Turning again to their cohort, Ong and Mandl found 10,000 patients with epilepsy and 137,000 with one of 12 autoimmune diseases, including lupus, rheumatoid arthritis, type 1 diabetes or psoriasis. Here again, they found a strong association: patients with an autoimmune disease had a nearly four-fold increase in their risk of developing epilepsy.
As they reported in JAMA Neurology, the magnitude of increase varied with the kind of autoimmunity, ranging from 1.9-fold for psoriasis to 9.4-fold for a condition called antiphospholipid syndrome.
What interested neurologist Mark Gorman, MD, a co-author on the study, were links between epilepsy and autoimmune disorders that have nothing to do with the brain.
"Psoriasis is thought to only affect the skin. While myasthenia gravis is neurologic, it’s thought to only affect neuromuscular junctions outside the central nervous system," he says. But in the study, he notes, myasthenia gravis upped a patient’s epilepsy risk nearly five-fold.
Both rheumatologists and neurologists should consider screening their patients for signs of the associated condition, Gorman believes.
"There are subtle signs of epilepsy that may suggest to a non-neurologist that a patient should be assessed by a neurologist," he says. "Similarly, if you are a neurologist, a referral to the appropriate specialist may be warranted if a patient shows subtle signs of autoimmunity."
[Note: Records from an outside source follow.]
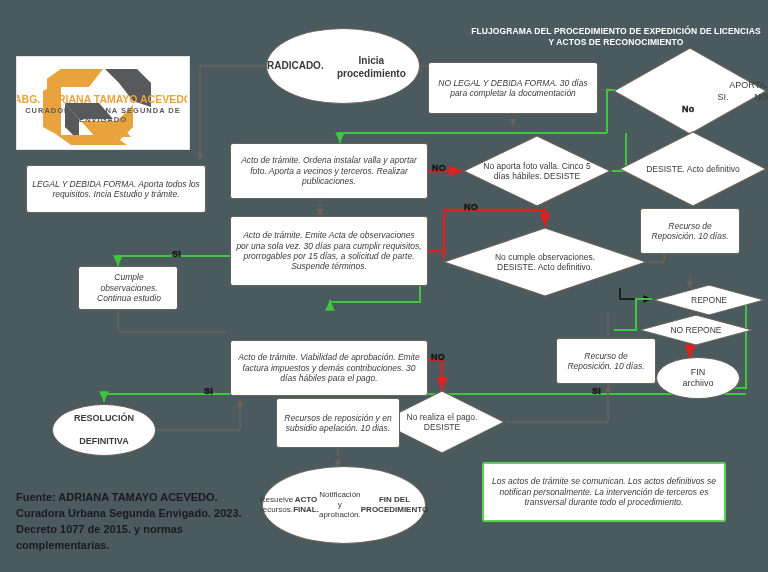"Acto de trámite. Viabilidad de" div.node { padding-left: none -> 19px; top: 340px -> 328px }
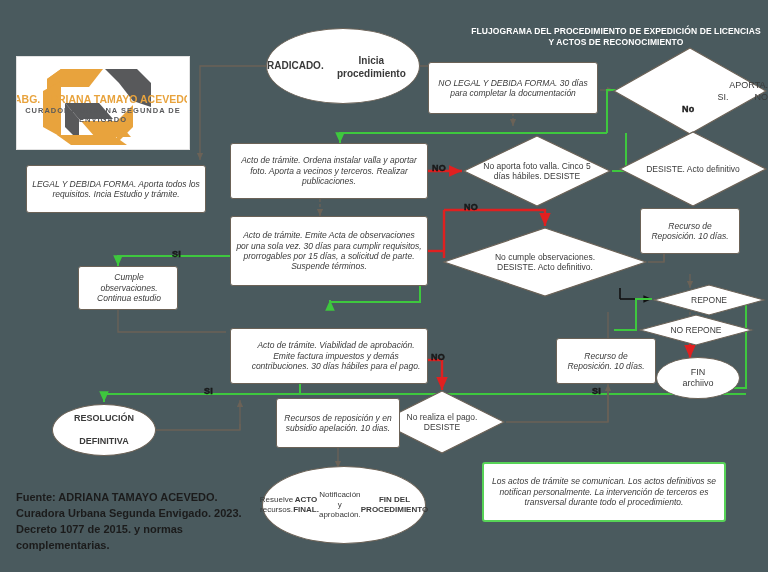"FIN DEL PROCEDIMIENTO" span.b { text: PROCEDIMIENTO -> RECONOCIMIENTO }
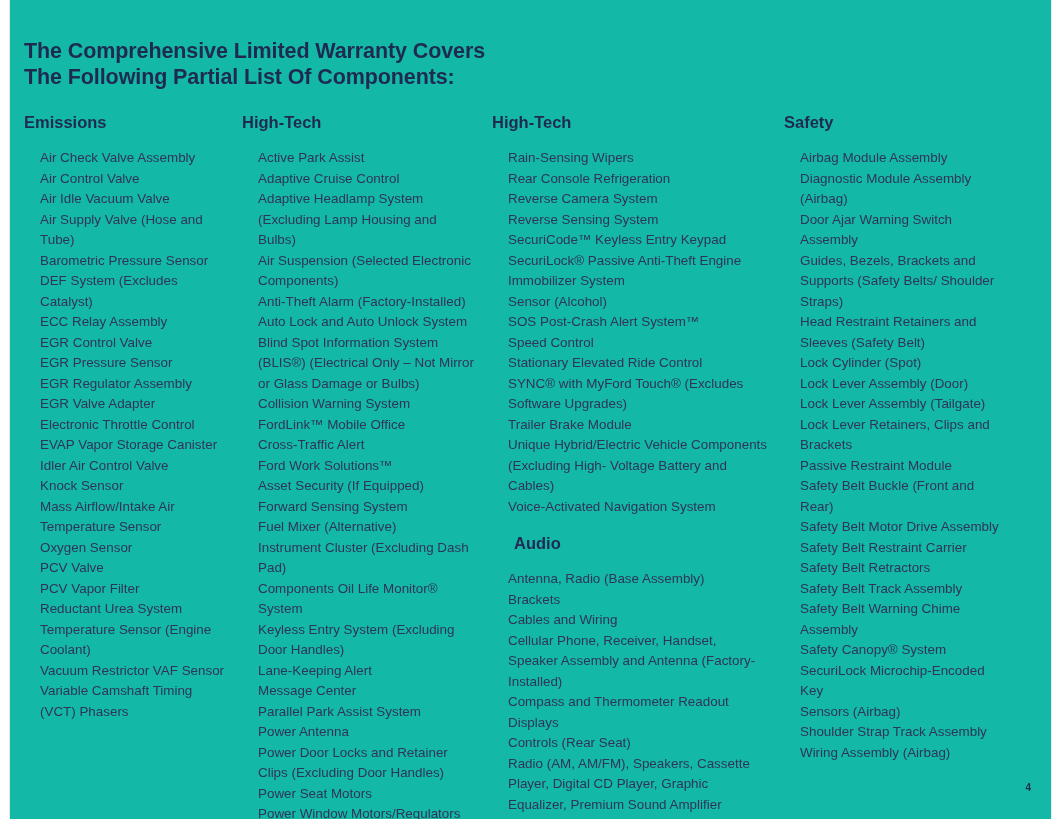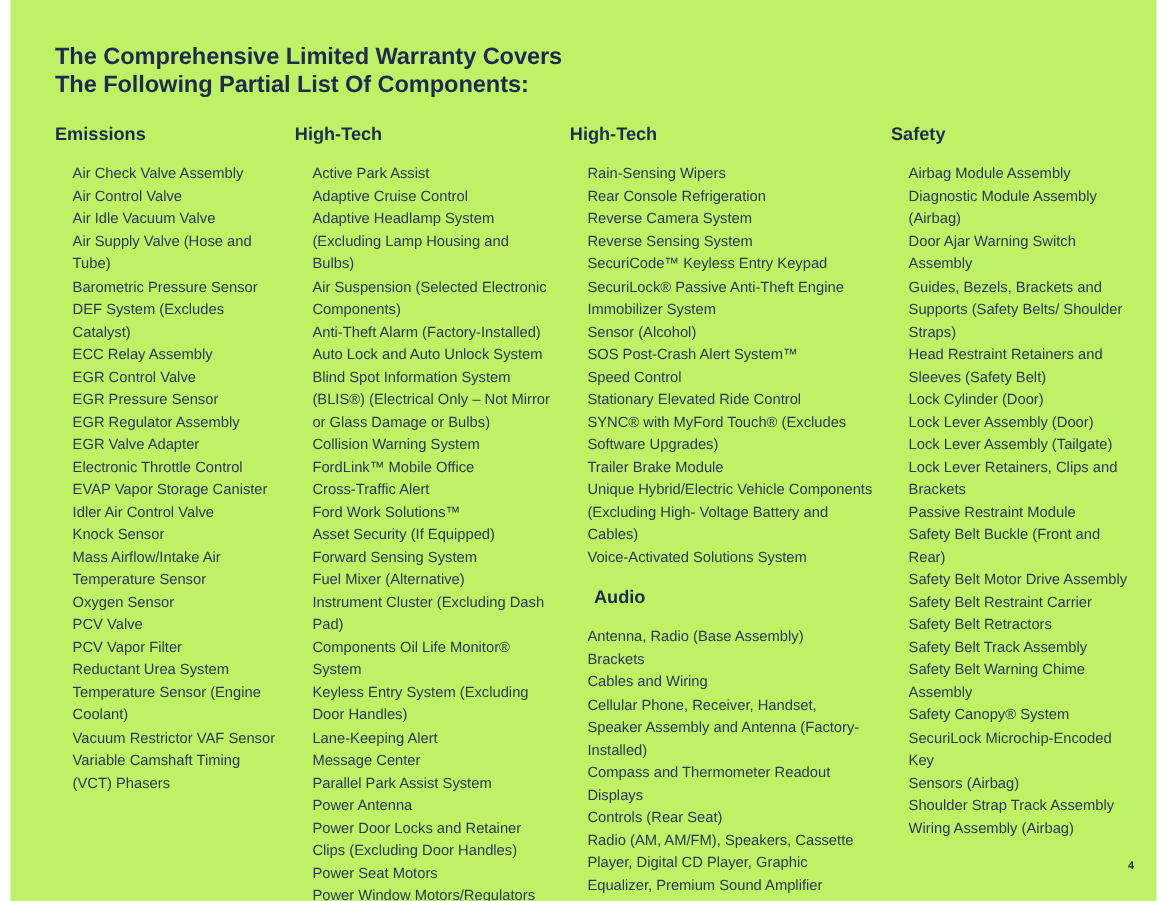"The Comprehensive Limited Warranty" .page { background: #bef264 -> #14b8a6; padding: 30px 34px 0 50px -> 30px 34px 0 24px }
The autoimmune findings suggest that doctors should consider approaches to treating epilepsy that quiet the immune system, adds Mandl. "We may be overlooking a treatable mechanism in epilepsy patients."
The claims for claims
Mandl thinks the population-level view that claims data brings has the potential to transform medical research when it comes to exploring disease associations.
"Claims data let you conduct investigations on huge datasets and identify things you wouldn’t otherwise find, because you wouldn’t have a sufficient number of patients," he says. "Also, they have really good information on patients’ medications, much better than other sources."
Claims data do have their limits, though linking claims with EMR data could help over come them. Mandl is investigating this now. "Claims don’t usually include patient outcomes or clinical notes, things that would allow one to go to the next level of depth," he explains. "You need to work with other kinds of data to refine what you find and pursue biological mechanisms."